Hilmi Özkök Paşa’yla bugüne kadar tanışmadım. Ama Genelkurmay Başkanı olduktan sonra kendisini yakın takibe aldığımı söyleyebilirim.
İlk istihbarat kaynaklarım Türk diplomatlarıydı. Özkök Paşa’yla birlikte seyahat etmiş, toplantılara katılmış, çalışmış Büyükelçi arkadaşlarımın izlenimleri olumluydu.
Komutan’ın soğukkanlı muhakeme tarzı, dengeli yaklaşımları, ılımlı üslubu, genel formasyonu ve entelektüel düzeyi konusundaki değerlendirmeler iyiydi.
İki noktayı merak ediyordum:
Orgeneral Özkök’ün genel olarak demokrasi ve Türkiye’nin Avrupa Birliği üyeliğine ilişkin tutumu, resmi söylemin dışındaki bakışı nasıldı?
Duyumlar genellikle olumluydu.
Genelkurmay Başkanı olarak son sözün siyasal iktidar tarafından söyleneceğini içine sindirmişti. Bir başbakana, bir dışişleri bakanına, “Sizin gibi düşünmüyoruz. Ama madem böyle bir karar alıyorsunuz, siyasal sorumluluk sizin olduğuna göre, buyrun yapın” diyebilecek bir demokrasi kültürü vardı Özkök Paşa’nın.
Kendisini izlemiş, bazı toplantılar nedeniyle yakınında bulunmuş üst düzeyde bir diplomat arkadaşım şöyle demişti:
“AB yolunda son derece kritik bir kavşağa gelirken, Özkök Paşa’nın Genelkurmay Başkanlığı Türkiye için bir şanstır.”
Neydi o kritik kavşak?
Kıbrıs ve uyum yasaları...
Kıbrıs’ta Annan planı gündemdeydi. AB’ye uyum yasaları çerçevesinde Terörle Mücadele Yasası’nın değiştirilmesi, Kürtçe çerçevesinde bazı adımların atılması, Milli Güvenlik Kurulu ve Genel Sekreterliği’yle ilgili yasal düzenlemelerin yapılması gerekiyordu.
İşte bu kritik kavşakta asker sürekli kışkırtıldı. Bazı kaygılar istismar edildi, kaşındı, saptırıldı. Hükümetle ordu karşı karşıya getirilmek, çatıştırılmak istendi.
Böyle bir dönemde, AB yolunda Türkiye’nin belki de en kritik noktasında, bir Özkök Paşa değil de bir başka komutan, varsayalım, bir Hüseyin Kıvrıkoğlu Paşa, bir Aytaç Yalman Paşa, bir Şener Eruygur Paşa söz sahibi olsalardı, tıkır tıkır işler miydi AB süreci?
Sanmıyorum.
Özellikle Kıbrıs dolayısıyla Türkiye’nin AB teknesi çoktan karaya oturmuş olurdu.

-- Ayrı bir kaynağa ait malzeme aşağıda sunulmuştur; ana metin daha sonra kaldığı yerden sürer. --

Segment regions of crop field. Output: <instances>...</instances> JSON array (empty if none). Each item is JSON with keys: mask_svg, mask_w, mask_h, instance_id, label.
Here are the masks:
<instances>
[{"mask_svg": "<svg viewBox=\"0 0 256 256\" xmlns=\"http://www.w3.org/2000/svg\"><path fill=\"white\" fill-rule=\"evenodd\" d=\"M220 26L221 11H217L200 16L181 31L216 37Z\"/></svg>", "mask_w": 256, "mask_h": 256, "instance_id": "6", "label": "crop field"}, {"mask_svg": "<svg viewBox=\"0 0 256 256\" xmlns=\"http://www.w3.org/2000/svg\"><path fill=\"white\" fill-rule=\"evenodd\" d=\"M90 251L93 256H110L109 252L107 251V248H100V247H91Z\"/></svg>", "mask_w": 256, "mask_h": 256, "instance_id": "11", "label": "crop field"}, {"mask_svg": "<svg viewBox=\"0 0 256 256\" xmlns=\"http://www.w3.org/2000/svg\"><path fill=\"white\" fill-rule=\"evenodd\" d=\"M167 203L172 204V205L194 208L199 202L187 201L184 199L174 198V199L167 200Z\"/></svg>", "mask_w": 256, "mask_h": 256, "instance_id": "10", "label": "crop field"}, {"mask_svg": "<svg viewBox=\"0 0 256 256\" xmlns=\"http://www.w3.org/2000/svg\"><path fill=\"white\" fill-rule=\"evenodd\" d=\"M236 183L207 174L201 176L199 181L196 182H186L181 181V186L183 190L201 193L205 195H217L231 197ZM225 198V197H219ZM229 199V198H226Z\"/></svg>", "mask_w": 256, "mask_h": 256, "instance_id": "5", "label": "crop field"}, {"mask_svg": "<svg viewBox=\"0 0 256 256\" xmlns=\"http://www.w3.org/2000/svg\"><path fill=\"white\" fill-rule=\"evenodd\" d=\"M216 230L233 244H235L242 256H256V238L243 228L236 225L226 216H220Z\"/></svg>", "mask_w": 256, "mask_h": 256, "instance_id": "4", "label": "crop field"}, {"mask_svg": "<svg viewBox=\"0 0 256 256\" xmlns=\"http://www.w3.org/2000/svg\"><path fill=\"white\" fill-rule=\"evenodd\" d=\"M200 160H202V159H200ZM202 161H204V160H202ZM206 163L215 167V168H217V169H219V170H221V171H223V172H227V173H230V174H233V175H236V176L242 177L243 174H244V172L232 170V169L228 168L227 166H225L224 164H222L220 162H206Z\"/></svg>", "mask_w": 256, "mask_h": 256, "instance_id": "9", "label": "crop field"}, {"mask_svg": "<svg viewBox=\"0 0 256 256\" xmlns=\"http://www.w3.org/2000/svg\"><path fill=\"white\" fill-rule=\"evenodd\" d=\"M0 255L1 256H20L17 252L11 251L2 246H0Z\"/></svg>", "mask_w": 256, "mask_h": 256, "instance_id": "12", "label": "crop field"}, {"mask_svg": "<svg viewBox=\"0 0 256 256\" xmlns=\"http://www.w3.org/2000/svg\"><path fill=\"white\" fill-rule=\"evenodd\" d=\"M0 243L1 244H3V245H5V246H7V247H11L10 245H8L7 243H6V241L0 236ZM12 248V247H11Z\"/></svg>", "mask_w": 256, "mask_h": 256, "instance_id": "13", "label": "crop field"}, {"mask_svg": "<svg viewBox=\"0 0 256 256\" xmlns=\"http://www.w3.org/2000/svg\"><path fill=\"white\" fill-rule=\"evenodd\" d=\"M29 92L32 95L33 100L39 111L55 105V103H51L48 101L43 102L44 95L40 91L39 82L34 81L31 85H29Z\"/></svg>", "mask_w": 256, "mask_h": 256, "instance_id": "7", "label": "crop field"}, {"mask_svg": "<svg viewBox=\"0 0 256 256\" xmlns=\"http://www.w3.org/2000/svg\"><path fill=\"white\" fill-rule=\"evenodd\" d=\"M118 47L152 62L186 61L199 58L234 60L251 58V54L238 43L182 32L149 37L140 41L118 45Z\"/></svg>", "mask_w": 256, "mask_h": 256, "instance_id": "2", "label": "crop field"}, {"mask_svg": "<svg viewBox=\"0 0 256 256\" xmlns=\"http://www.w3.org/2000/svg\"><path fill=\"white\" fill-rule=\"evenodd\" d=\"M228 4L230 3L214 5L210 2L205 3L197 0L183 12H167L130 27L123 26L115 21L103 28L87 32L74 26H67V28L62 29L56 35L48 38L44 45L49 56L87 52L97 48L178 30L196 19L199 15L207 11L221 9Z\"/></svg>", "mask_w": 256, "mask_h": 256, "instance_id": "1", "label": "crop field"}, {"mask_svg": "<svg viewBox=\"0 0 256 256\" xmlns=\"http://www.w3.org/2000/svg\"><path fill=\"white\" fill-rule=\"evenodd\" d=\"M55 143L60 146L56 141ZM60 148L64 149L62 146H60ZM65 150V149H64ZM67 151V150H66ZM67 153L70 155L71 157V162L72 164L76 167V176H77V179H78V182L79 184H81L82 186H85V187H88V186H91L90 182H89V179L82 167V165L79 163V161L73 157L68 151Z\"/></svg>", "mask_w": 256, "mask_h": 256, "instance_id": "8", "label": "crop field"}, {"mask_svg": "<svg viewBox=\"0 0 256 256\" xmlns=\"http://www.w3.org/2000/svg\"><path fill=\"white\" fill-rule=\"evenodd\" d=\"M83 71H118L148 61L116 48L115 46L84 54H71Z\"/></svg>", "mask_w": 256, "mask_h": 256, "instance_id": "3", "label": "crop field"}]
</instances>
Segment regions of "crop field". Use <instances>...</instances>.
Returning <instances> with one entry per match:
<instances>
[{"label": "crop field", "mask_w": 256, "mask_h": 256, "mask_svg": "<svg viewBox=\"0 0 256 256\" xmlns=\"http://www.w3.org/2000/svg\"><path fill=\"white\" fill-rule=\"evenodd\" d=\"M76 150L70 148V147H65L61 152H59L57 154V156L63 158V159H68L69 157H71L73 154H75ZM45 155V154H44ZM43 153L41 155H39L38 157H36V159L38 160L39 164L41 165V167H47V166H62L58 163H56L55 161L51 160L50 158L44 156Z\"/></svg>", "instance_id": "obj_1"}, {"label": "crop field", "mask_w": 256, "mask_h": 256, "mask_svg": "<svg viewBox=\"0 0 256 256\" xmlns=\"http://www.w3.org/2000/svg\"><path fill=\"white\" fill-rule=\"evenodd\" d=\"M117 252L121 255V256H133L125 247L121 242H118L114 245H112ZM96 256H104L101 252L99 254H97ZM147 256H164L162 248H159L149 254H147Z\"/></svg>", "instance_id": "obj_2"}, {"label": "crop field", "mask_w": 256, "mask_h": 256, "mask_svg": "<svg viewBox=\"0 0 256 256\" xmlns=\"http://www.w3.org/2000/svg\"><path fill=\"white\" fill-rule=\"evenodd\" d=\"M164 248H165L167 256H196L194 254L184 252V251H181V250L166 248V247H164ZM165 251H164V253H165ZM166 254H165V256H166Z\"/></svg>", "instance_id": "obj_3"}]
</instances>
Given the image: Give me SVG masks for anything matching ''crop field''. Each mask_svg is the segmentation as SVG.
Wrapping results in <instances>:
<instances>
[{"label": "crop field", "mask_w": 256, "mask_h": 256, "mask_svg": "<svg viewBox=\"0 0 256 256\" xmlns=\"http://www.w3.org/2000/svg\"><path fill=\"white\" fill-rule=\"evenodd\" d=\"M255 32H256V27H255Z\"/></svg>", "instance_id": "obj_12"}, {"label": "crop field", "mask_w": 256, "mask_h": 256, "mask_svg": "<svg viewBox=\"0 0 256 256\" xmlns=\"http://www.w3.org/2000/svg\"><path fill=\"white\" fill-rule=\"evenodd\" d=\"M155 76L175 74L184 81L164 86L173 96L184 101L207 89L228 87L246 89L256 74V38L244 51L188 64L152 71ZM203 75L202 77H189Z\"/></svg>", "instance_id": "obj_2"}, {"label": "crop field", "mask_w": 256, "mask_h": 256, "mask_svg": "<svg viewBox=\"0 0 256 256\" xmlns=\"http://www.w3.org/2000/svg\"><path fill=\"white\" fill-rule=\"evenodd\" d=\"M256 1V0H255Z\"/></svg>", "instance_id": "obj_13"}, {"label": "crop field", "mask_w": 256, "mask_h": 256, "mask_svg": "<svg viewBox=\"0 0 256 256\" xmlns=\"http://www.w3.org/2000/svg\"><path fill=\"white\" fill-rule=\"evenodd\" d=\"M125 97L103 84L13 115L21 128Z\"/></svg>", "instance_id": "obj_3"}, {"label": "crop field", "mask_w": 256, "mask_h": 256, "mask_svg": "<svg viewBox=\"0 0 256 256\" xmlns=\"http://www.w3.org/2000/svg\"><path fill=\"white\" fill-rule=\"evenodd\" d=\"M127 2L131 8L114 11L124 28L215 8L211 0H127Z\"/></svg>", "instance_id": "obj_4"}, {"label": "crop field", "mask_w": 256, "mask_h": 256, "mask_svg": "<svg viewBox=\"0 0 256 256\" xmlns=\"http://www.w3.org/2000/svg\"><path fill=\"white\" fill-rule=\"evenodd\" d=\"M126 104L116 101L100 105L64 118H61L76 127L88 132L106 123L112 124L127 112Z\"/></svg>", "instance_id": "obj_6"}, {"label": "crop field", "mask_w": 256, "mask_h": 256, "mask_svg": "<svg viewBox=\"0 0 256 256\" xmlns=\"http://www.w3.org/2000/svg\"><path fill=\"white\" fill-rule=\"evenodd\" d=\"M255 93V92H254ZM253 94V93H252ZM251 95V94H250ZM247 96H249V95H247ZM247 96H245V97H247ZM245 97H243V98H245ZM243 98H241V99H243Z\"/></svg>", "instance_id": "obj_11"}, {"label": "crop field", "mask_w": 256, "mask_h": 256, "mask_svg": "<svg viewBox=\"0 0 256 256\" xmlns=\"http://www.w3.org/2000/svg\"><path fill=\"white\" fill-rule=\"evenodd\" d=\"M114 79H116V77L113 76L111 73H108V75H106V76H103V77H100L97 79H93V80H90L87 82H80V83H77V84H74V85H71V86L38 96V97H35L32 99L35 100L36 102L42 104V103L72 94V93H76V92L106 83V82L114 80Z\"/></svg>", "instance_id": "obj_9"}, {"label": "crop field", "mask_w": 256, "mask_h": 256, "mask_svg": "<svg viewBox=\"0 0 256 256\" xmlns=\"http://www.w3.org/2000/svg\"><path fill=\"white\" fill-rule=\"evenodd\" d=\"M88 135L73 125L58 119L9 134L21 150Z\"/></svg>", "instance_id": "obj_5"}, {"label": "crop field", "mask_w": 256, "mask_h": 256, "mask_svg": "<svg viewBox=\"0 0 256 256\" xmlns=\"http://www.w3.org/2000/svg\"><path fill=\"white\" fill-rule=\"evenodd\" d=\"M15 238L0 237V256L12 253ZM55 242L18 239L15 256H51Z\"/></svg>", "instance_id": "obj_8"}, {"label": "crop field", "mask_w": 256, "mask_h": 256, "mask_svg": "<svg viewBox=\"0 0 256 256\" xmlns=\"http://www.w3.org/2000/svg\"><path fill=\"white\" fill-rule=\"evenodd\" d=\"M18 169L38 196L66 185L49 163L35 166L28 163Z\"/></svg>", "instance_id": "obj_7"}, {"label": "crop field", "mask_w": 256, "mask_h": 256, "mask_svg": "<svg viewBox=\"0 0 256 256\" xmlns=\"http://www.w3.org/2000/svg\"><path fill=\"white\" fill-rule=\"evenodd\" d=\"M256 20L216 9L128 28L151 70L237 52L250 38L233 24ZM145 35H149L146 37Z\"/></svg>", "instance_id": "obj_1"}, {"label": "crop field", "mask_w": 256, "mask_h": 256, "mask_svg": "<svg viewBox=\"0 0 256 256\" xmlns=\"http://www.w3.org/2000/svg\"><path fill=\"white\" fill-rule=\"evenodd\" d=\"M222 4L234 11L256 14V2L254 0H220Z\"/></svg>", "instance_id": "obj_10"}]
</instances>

AB’nin yeminli düşmanları, bunu iyi bildikleri için son kale olarak Kıbrıs’ta mevzilenmişlerdi.
Plan çok yalındı:
Annan planı torpillenecek ya da Kuzey Kıbrıs’ta Annan planına hayır çıkacak ve Türkiye’nin AB yolu kesilecekti!
Ankara’da askeriyenin içindeki bazı odaklarda psikolojik savaş için düğmeye basıldı. Vatan haini listeleri el altından basına dağıtıldı. Kıbrıs’la ilgili Bürgenstock ve New York gibi en kritik zirvelerde askerin müdahalesi kışkırtıldı,—özellikle New York’da—son ana kadar askerden hükümete karşı bir bildiri beklendi.
Olmadı hiçbiri.
Özkök Paşa geçit vermedi.
Oysa, Annan planı konusunda Genelkurmay Başkanı olarak Özkök Paşa’nın da kaygı ve çekinceleri vardı. Bunları kapalı kapılar arkasında, anayasal platformlarda dile getirdi, eleştirdi. Başbakan Erdoğan’a, Dışişleri Bakanı Gül’e de söyledi.
Ama son söz hükümetindi.
Özkök Paşa’nın bu gerçeği, farklı beklentiler içinde olan Rauf Denktaş’a o tarihte şöyle ifade ettiği söylenir:
“Anayasal olarak buraya kadar!”
İşte bu yüzden sevmediler Özkök Paşa’yı.
Kimler mi?
Ulusalcı-milliyetçiler... Kızılelmacılar... Denktaşgiller... “Genç subaylar rahatsız!” diye manşet çektirenler... 27 Mayıs darbesi sırasında Demokrat Parti’yle birlikte devrilen Genelkurmay Başkanı Rüştü Erdelhun örneğini vererek Özkök Paşa’ya aba altından sopa gösterenler... Siyasette kışlaya dönüp bakma alışkanlığından hiç vazgeçmeyenler... “Sel gelir bir kütük kaparım” hesabıyla askerin siyasete müdahalesi için çığırtkanlık yapanlar...
Liste uzatılabilir.
Önemli olan bu listeyi oluşturanların ortak noktasıdır. İki sözcüklüdür bu nokta:
Demokrasi korkusu!
Bu korkudan dolayı Özkök Paşa’yı sevmediler. Onun entelektüel derinliğinden rahatsız oldular. Demokrasi kültüründen nasiplerini almadıkları için de Özkök Paşa’yı anlayabilmeleri zaten uzak ihtimaldi.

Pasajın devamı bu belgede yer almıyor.